The world uses more than it can produce.

Thanks to this materials flowchart from Metabolic, it is easy to visualize how the world’s use of biomass, fossil fuels, ores, minerals and freshwater outweighs our ability to restore and recycle.

Busy? Try the speed read.

The scoop: The world uses a lot of materials to produce a lot of waste.

By the numbers:

  1. Asia accounts for 60% of mineral extraction and 67% of freshwater use.
  2. The world disperses 28.7 billion tons of fossil fuels and biomass energy.
  3. Europe, Asia and N. America account for 78% of fossil fuel output.

Key takeaways:

  1. It takes more resources to produce less materials.
  2. A lot of freshwater, an increasingly scarce resource, turns into wastewater every year.
  3. Most raw materials and natural resources end up in the land, air or water.

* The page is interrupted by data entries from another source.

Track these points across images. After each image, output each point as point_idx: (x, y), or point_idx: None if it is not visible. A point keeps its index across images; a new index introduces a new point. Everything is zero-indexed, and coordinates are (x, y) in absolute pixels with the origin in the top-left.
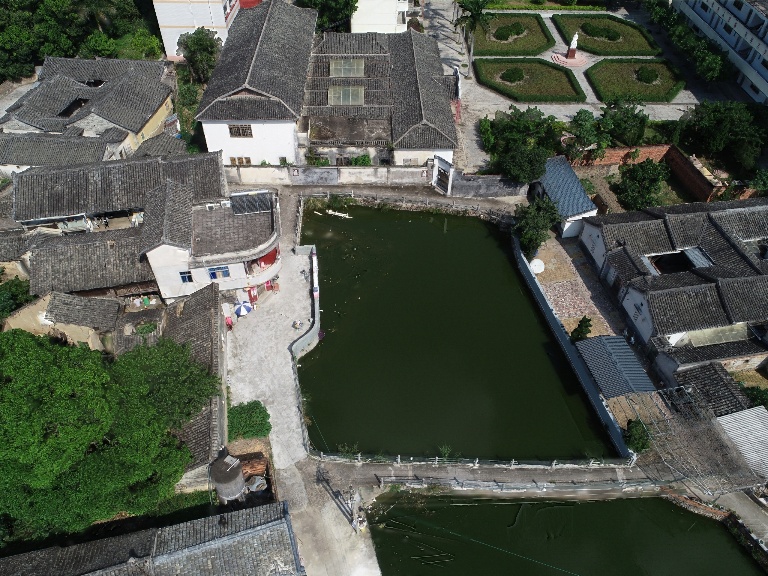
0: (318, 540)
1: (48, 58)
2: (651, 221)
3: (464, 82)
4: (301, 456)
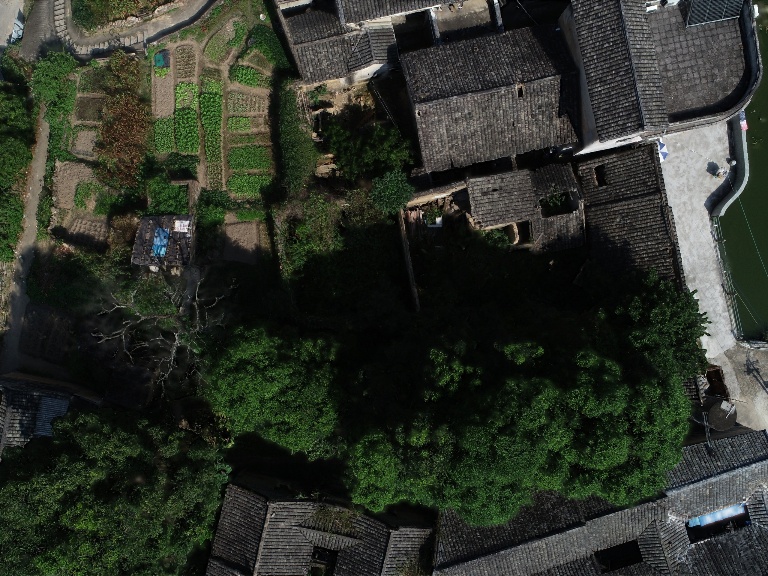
0: (753, 428)
1: None
2: None
3: None
4: (730, 344)
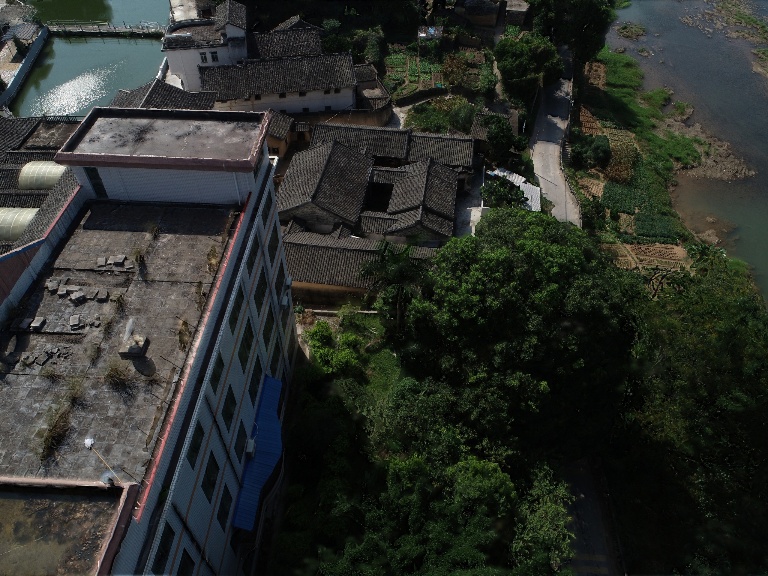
0: None
1: None
2: None
3: None
4: None
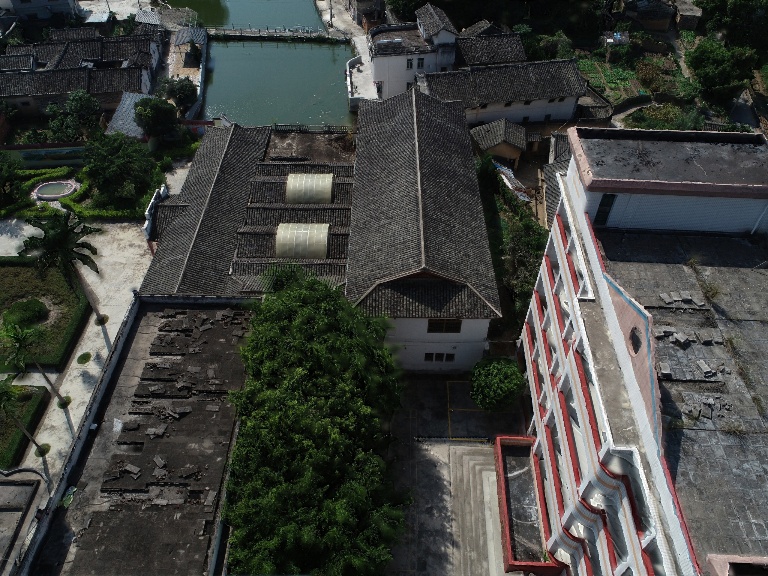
0: None
1: None
2: (100, 69)
3: (115, 308)
4: None
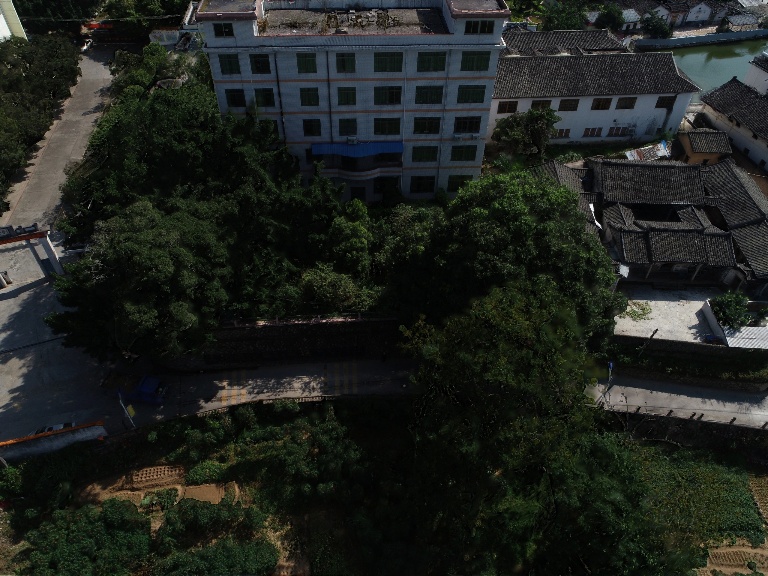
0: None
1: None
2: None
3: None
4: None
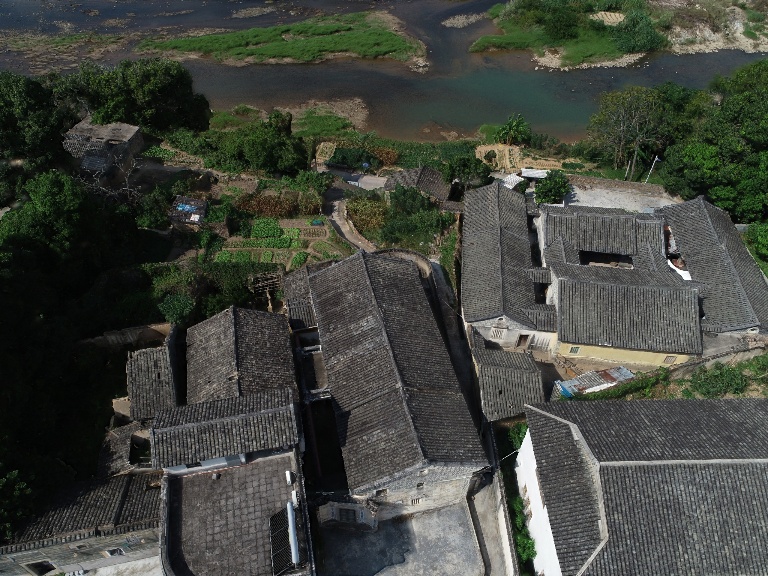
0: None
1: (700, 200)
2: None
3: None
4: None
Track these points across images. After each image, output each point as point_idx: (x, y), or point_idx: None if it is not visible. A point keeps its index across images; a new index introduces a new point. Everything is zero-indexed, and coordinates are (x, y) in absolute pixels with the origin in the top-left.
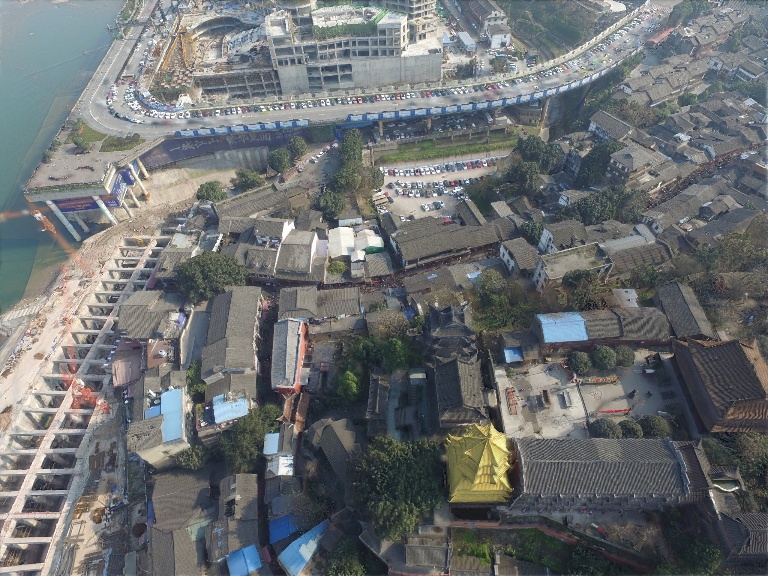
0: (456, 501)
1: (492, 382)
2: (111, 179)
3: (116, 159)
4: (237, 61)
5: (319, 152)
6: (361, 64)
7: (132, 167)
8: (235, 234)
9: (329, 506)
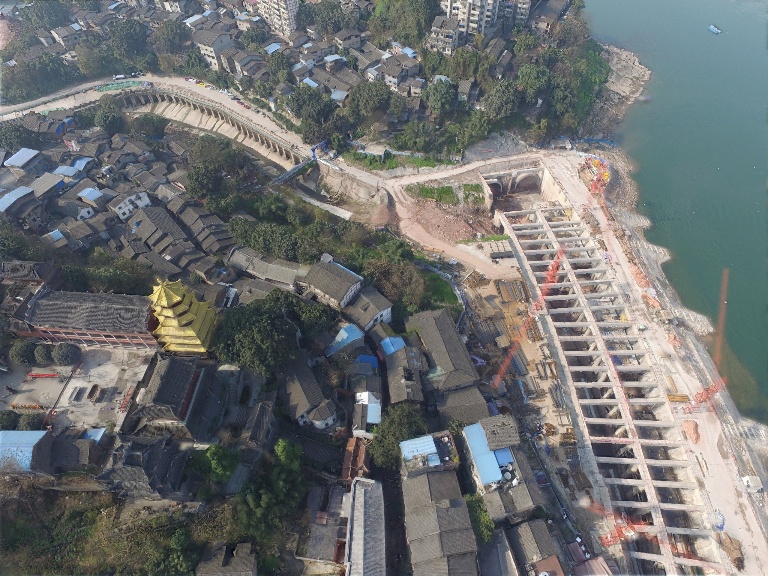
0: None
1: (134, 406)
2: None
3: None
4: None
5: None
6: None
7: None
8: None
9: (326, 368)
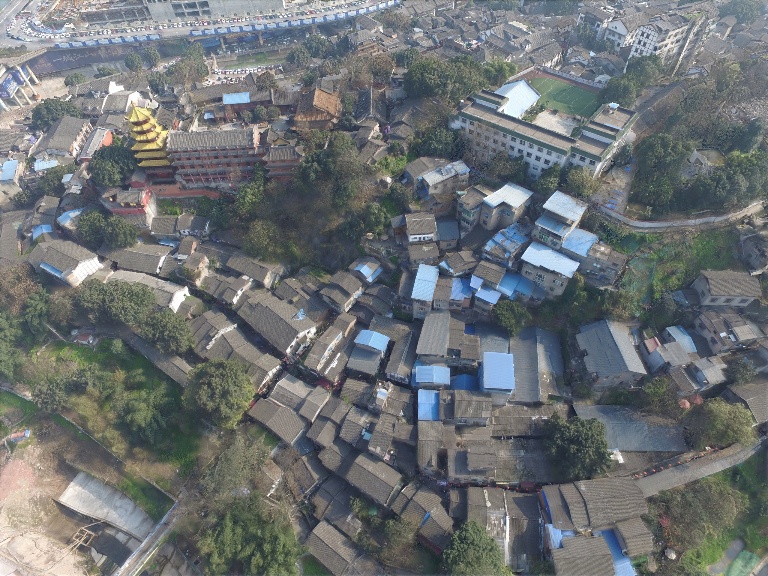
0: (144, 166)
1: None
2: (1, 75)
3: (6, 62)
4: (117, 1)
5: (172, 61)
6: (215, 1)
7: (21, 70)
8: (81, 96)
9: None
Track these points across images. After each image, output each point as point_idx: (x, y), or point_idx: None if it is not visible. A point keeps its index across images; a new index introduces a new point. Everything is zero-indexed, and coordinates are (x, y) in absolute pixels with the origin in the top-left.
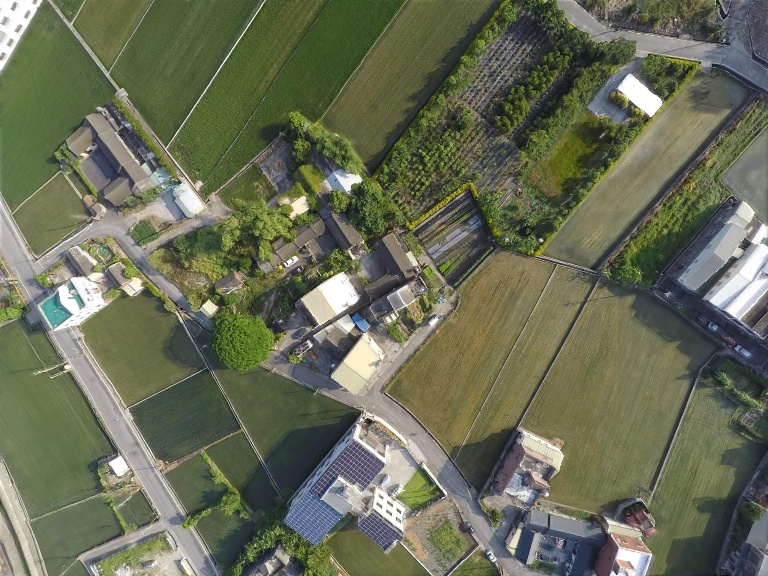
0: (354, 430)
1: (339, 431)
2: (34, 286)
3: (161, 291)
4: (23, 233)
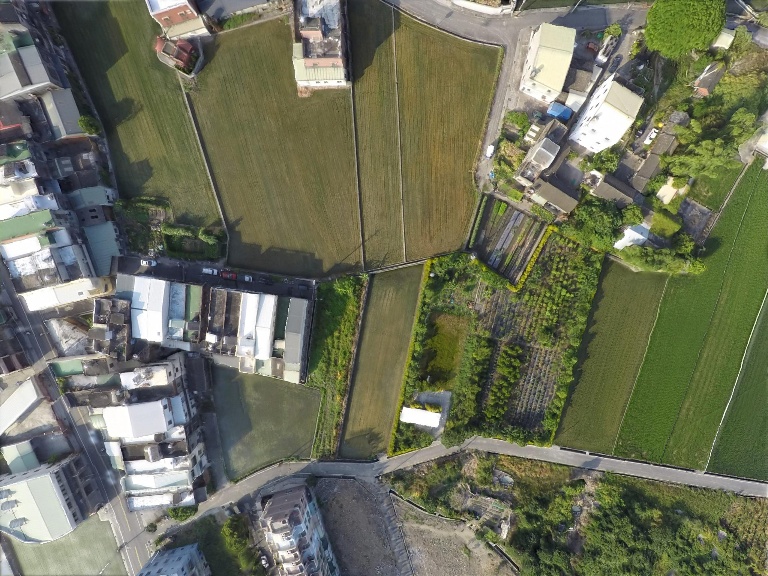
0: None
1: None
2: None
3: None
4: None
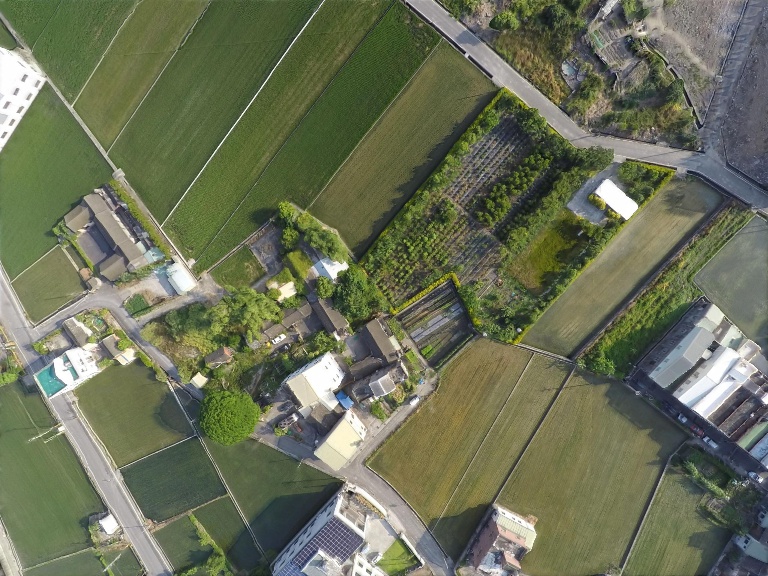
0: (335, 502)
1: (322, 499)
2: (31, 351)
3: (153, 361)
4: (21, 301)
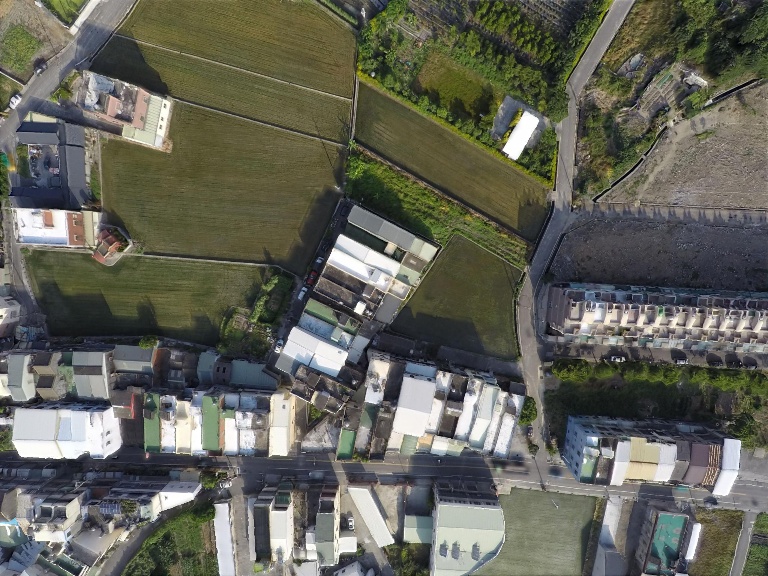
0: None
1: None
2: None
3: None
4: None
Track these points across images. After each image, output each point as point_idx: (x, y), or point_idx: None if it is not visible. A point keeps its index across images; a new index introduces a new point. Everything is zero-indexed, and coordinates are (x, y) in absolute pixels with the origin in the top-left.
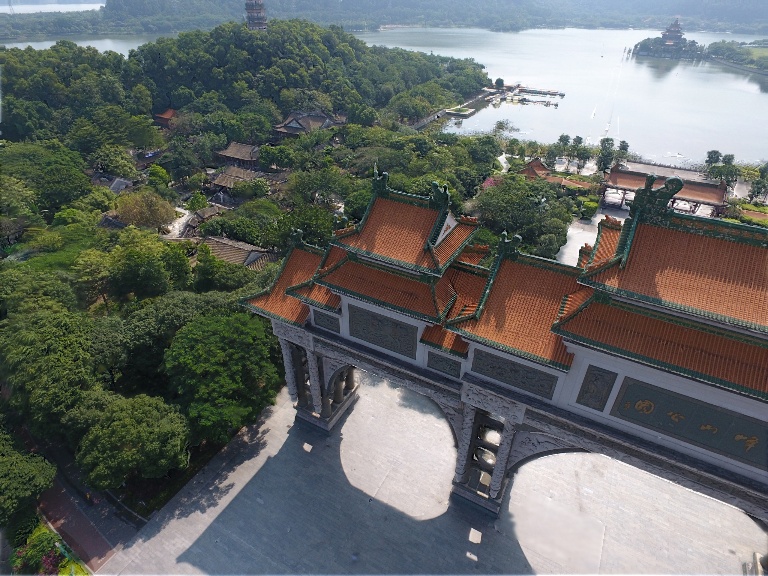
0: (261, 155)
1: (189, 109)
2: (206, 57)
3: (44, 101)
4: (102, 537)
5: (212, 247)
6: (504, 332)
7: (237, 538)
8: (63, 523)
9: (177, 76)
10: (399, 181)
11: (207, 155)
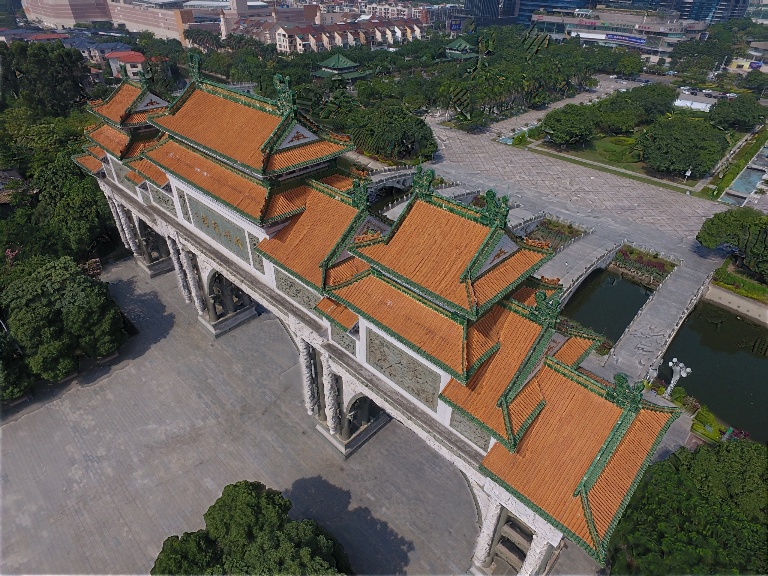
0: None
1: None
2: None
3: None
4: None
5: None
6: None
7: None
8: None
9: None
10: None
11: None
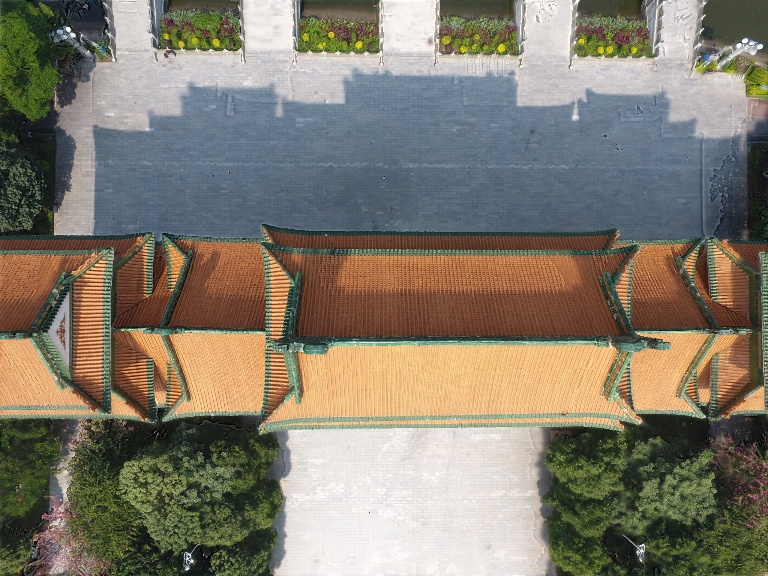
0: None
1: None
2: None
3: None
4: (767, 117)
5: None
6: (642, 256)
7: (676, 167)
8: None
9: None
10: None
11: None
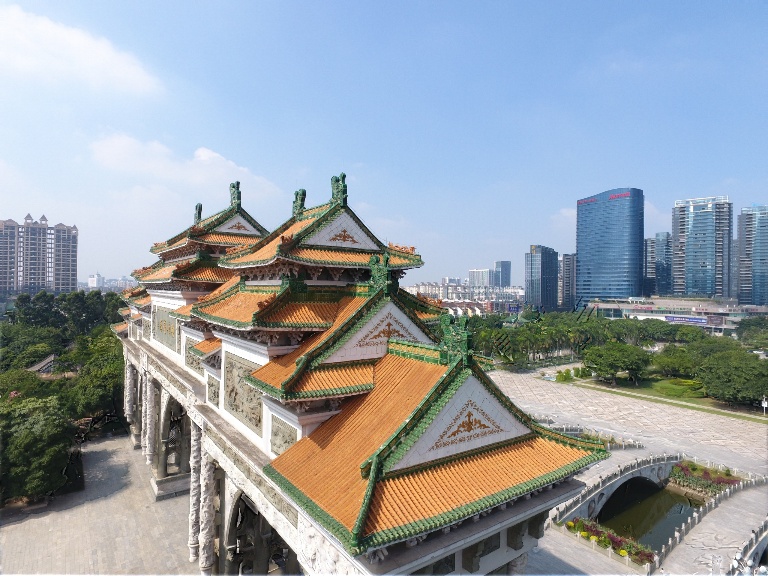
0: None
1: None
2: None
3: None
4: None
5: None
6: None
7: None
8: None
9: None
10: None
11: None
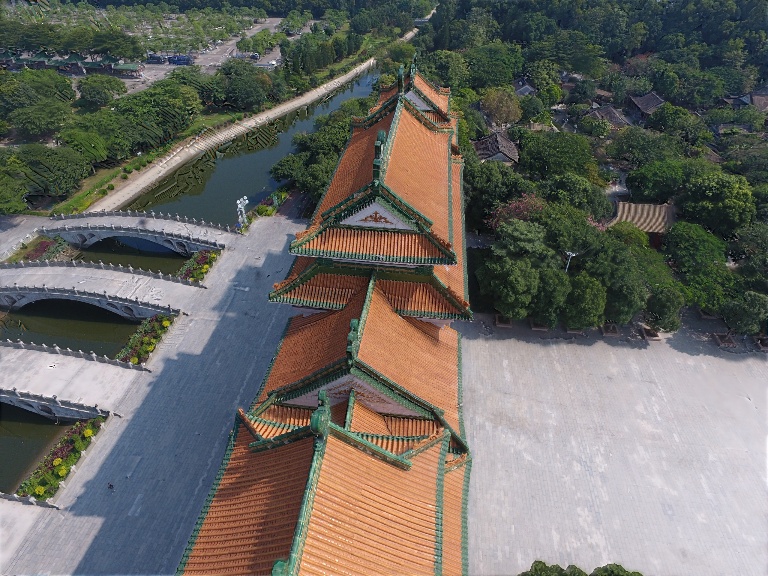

Bottom line: The current production process outweighs Earth’s production capacity. To solve that, we need to maximize the life-cycle of products, treat natural resources carefully, and minimize waste.

Dig deeper → <1 min.

Familiar faces: China and the US impact the world

Asia has the largest production output of global materials in each category, accounting for the use of 60% of the world’s minerals and 67% of freshwater.

28.7 billion tons of biomass and fossil fuel production is dispersed every year. Biomass is a promising form of renewable energy, but externalities like cow manure are underutilized in the energy space and carry a lot of waste.

Europe, Asia and North America make up about 78% of the world’s fossil fuel production, yet African cities face the highest risk from climate change.

The world is inefficient

It takes a lot of resources to produce a relatively little amount of materials.
If you look at the left side of the materials flowchart: that’s how many materials we process.
If you look at the right side of the materials flowchart: that’s how many materials we can actually use.
The world converts 1,500 cubic kilometers of freshwater into wastewater every year. For context, that’s 5,000x more water than the flow of the Nile River.
A small percentage of materials are recycled or composted. Most end up in the land, air or water, or we incinerate them.

Treat with caution: the fight for fossil fuels and freshwater

Waste, material and resource management may be the issue of the century. The global economy has long-term demands beyond the Earth’s capacity. To push more materials back into the cycle, we need to minimize the use of scarce materials/resources and maximize the use of abundant materials/resources.

That means producing, storing, and disposing materials in a way that maximizes their life-cycle. That way, we can manage scarce resources like freshwater and fossil fuel in a way that encourages careful consideration rather than over-exploitation.

Fortunately, we can use data visualizations like this materials flowchart to illustrate and track our progress.